- Consigne de travail 1 -
Les affirmations suivantes s'accordent-elles avec l'extrait sur l'Évangile ? Répondez par oui ou par non pour chacune, puis citez exactement les mots du texte qui tranchent. (a) Jésus provoque, mais il subit aussi. (b) Comme le feu physique, le feu de Dieu peut être domestiqué par l'homme. (c) Les structures familiales ont évolué sans rupture avec les traditions.
- Consigne de travail 2 -
Réécrivez le passage de l'extrait sur l'Évangile compris entre « Qu’en est-il pour » et « hommes et femmes. », inclus, en remplaçant « Pensons » par « Songeons ».
- Consigne de travail 3 -
Prolongez l'extrait sur l'Évangile en rédigeant la suite qui vient après sa dernière phrase.

- Extrait du texte -
________
La violence, le choc de la confrontation de l'Évangile avec le monde tel qu'il est, avec la société et ses injustices, avec le système religieux établi, sera assumé par Jésus dans sa souffrance et sa mort. Jésus provoque, il agresse même, mais en même temps, il subit. La venue de l'Évangile dans la chair de l'humanité est à ce prix.
Le feu de Dieu, à la différence du feu physique, n'est pas domesticable par l'homme, et il n'est pas manipulable non plus à des fins égoïstes ou pour un enjeu de pouvoir.
Qu’en est-il pour nous aujourd’hui ? Comment avons-nous évolué depuis l’époque de Jésus, que ce soit au nom de l’Evangile ou de la dignité humaine ?
Pensons à l’évolution des droits de l’homme dans notre société européenne, dans les autres continents, à la progression de l’égalité entre tous les peuples de la terre, à la progression de l’égalité entre hommes et femmes.
Pensons à l’évolution des structures familiales, au prix de la rupture avec les traditions, mais au bénéfice de la liberté et de la dignité de la personne.
________
- Données -

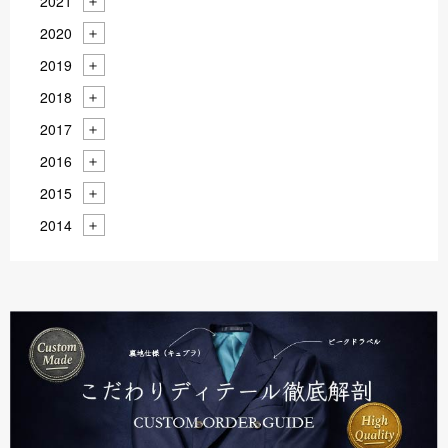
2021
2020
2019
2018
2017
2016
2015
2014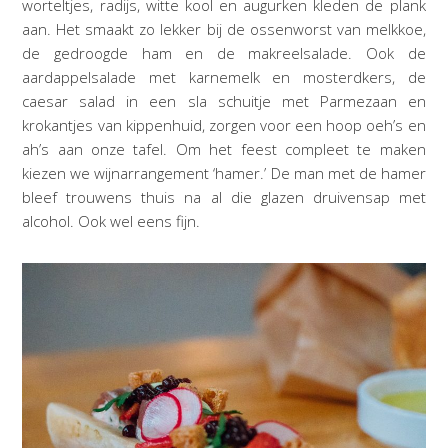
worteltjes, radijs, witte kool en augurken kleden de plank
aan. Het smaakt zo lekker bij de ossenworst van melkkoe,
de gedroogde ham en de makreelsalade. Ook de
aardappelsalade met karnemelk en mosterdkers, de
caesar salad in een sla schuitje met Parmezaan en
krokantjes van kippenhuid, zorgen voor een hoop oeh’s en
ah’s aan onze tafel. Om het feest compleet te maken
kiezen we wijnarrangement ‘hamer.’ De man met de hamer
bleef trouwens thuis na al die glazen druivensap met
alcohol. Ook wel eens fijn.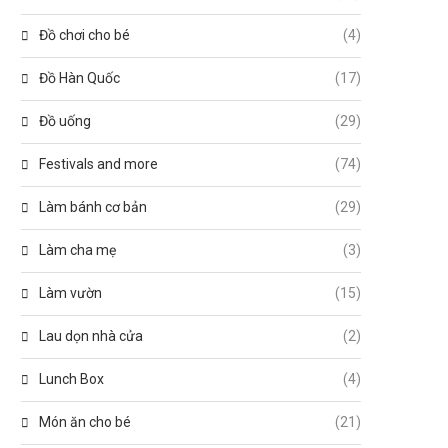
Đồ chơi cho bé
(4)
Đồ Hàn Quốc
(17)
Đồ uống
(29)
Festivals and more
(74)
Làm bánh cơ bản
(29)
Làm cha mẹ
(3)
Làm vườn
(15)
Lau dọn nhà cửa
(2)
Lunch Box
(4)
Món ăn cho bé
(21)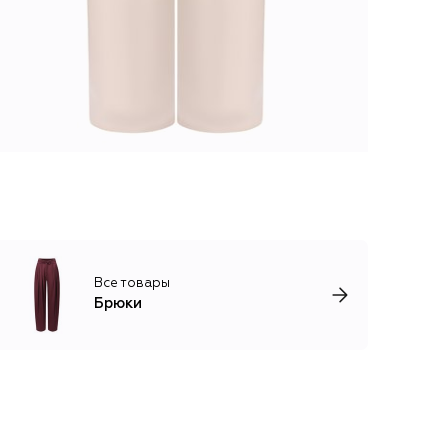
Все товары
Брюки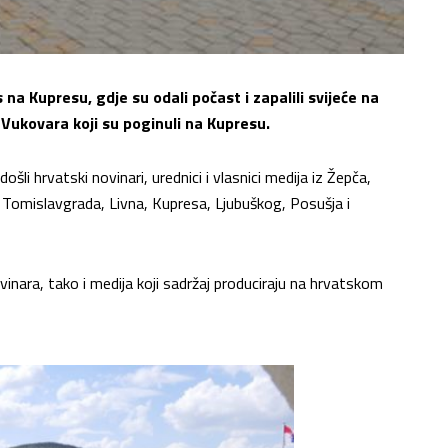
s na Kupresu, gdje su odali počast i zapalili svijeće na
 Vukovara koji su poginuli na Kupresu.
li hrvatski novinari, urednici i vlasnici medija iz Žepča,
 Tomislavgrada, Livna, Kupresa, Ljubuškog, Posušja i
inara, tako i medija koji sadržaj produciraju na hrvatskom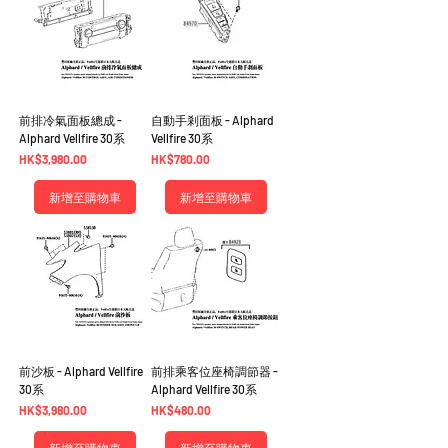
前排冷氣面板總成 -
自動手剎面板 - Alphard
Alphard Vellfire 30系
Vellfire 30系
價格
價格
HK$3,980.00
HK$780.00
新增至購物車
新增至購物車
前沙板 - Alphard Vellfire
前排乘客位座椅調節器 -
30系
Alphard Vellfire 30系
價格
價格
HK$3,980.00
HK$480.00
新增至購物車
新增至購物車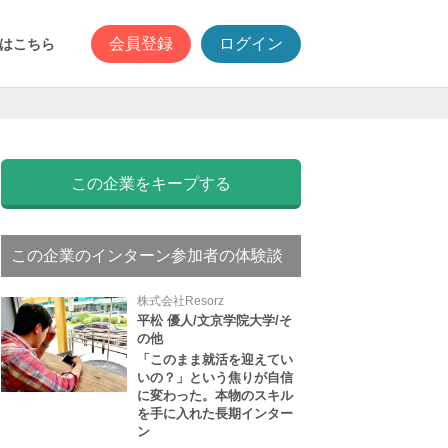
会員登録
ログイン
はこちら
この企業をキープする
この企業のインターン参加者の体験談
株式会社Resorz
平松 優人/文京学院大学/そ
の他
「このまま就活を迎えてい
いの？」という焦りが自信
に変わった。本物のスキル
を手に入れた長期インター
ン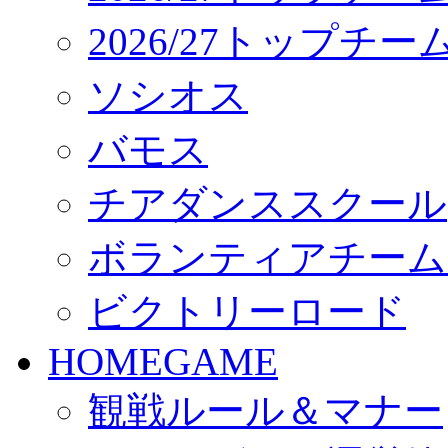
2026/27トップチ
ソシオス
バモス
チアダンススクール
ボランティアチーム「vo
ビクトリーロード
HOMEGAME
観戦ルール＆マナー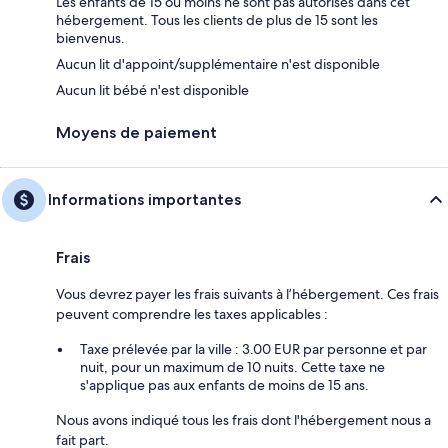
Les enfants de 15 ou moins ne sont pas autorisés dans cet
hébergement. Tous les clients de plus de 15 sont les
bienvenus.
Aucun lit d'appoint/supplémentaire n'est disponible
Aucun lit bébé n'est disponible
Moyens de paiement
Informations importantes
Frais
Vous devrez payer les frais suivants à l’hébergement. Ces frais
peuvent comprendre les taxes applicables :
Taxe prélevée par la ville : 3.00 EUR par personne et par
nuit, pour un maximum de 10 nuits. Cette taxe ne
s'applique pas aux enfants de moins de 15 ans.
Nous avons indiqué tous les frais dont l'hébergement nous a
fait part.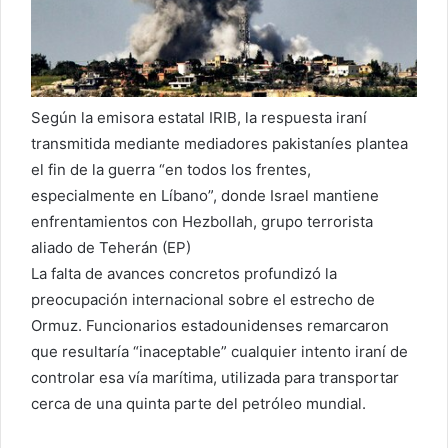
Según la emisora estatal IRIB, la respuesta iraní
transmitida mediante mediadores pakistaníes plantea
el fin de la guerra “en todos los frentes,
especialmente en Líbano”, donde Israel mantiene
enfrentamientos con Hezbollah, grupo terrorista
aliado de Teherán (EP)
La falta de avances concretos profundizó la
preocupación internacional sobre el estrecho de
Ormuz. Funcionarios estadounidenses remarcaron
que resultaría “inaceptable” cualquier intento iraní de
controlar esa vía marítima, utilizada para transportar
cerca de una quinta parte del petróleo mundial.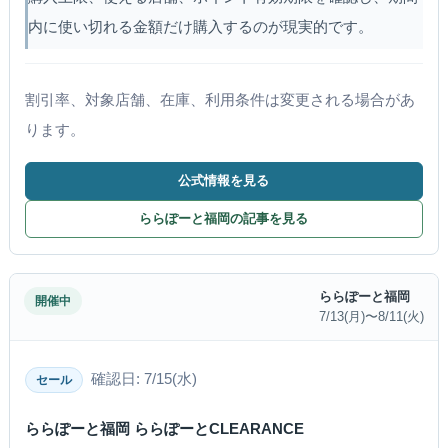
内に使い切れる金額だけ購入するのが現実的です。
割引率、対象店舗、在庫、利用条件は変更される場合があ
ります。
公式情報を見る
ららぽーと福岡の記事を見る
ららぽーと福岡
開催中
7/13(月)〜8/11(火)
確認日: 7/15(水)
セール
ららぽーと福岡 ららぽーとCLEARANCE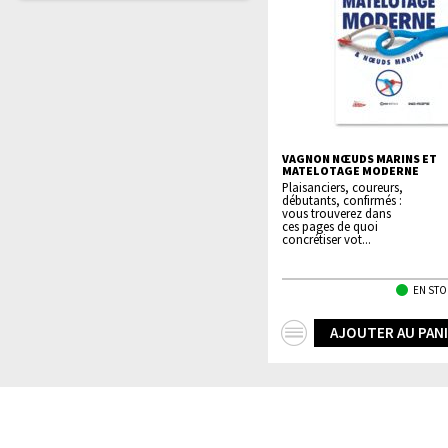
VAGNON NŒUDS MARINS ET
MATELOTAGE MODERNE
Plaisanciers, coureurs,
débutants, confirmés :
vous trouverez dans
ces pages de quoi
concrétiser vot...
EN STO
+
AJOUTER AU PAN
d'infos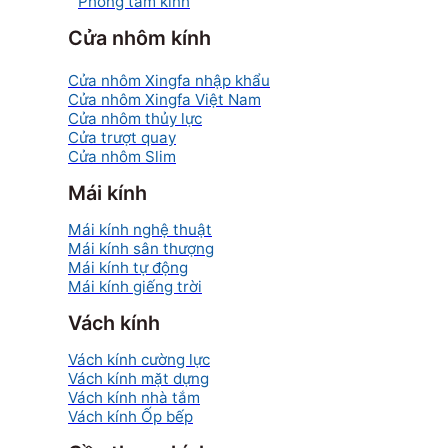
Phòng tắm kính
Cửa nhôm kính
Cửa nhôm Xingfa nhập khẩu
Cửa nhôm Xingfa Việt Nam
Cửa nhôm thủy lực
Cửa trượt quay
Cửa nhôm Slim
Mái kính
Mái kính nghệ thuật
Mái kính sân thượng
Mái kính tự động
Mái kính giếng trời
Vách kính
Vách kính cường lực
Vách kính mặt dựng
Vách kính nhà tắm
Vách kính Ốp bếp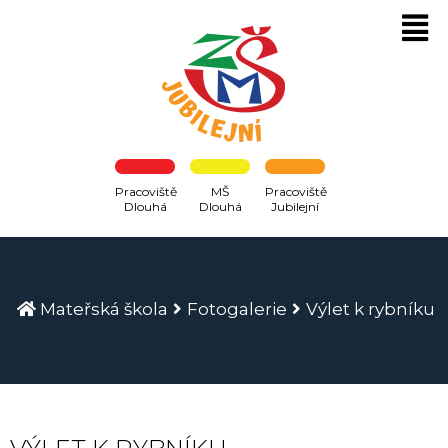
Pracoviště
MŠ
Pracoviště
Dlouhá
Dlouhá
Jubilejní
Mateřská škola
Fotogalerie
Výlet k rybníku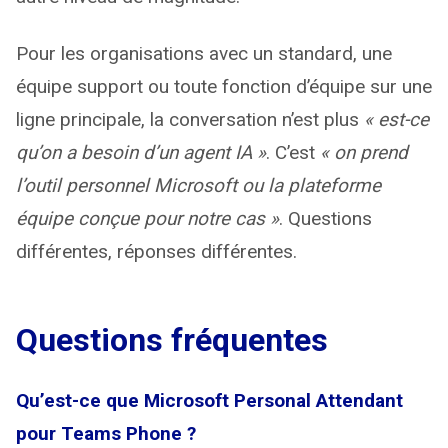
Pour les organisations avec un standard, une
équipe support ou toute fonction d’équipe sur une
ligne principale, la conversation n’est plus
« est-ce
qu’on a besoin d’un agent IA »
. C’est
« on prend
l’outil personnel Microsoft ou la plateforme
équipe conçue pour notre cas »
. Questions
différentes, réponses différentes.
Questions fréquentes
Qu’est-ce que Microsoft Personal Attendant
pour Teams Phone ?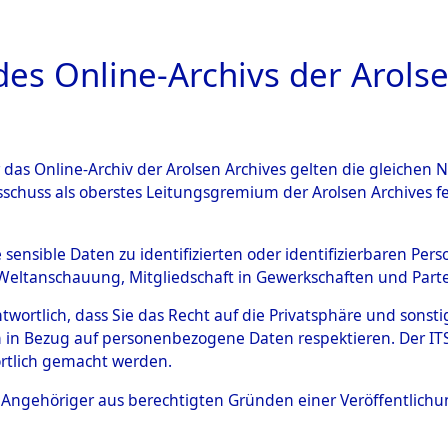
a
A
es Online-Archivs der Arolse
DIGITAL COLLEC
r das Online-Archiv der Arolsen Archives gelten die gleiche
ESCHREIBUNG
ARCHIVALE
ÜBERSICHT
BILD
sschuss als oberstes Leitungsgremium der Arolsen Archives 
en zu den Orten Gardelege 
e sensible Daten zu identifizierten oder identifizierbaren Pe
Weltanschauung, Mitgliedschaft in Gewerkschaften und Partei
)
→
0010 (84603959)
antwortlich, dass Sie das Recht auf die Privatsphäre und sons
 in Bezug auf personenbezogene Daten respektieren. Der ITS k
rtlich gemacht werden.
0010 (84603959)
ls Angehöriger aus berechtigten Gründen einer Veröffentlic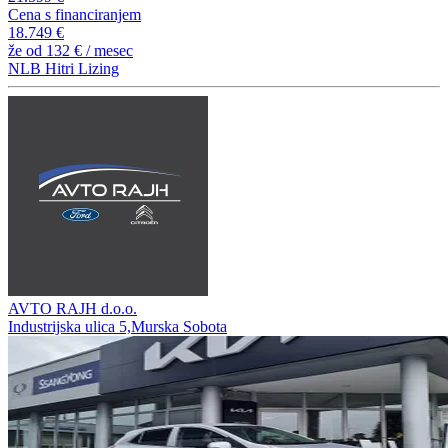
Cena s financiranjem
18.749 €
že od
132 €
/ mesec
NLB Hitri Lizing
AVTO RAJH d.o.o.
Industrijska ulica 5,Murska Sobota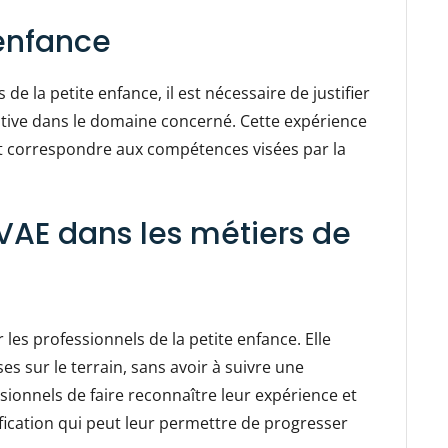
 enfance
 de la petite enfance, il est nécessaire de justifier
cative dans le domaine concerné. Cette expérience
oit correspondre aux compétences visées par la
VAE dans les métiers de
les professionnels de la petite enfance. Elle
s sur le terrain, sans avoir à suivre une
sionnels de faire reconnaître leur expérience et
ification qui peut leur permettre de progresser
________
- Réponse attendue 1 -
(a) Oui : « Jésus provoque, il agresse même, mais en même temps, il subit. »
(b) Non : « Le feu de Dieu, à la différence du feu physique, n'est pas domesticable par l'homme »
(c) Non : « au prix de la rupture avec les traditions »

- Réponse attendue 2 -
Qu’en est-il pour nous aujourd’hui ? Comment avons-nous évolué depuis l’époque de Jésus, que ce soit au nom de l’Evangile ou de la dignité humaine ?
Songeons à l’évolution des droits de l’homme dans notre société européenne, dans les autres continents, à la progression de l’égalité entre tous les peuples de la terre, à la progression de l’égalité entre hommes et femmes.

- Réponse attendue 3 -
Dans le contexte œcuménique, la rupture des traditions pose un problème. Beaucoup d'Églises se voient en effet avant tout comme les gardiennes d'une tradition et réagissent très mal à toute réflexion qui risque de mener au changement. Les difficultés des femmes, (qui fournissent pourtant au moins les deux tiers des bénévoles dans les Églises) à accéder aux fonctions de responsabilité et de célébration, en est un exemple parlant. Comment prenons-nous nos responsabilités, dans le dialogue œcuménique et interculturel ?
En tout cas, la rupture provoquée par Jésus ne doit pas remplacer une domination par une autre, ou une tradition par une autre, mais elle ouvre à une autre façon de vivre, de raisonner, de «fonctionner ». Elle ouvre à la volonté de Dieu, et elle se vit, même si c'est inconfortable, sur fond de la promesse et de l'amour de Dieu.
Amen !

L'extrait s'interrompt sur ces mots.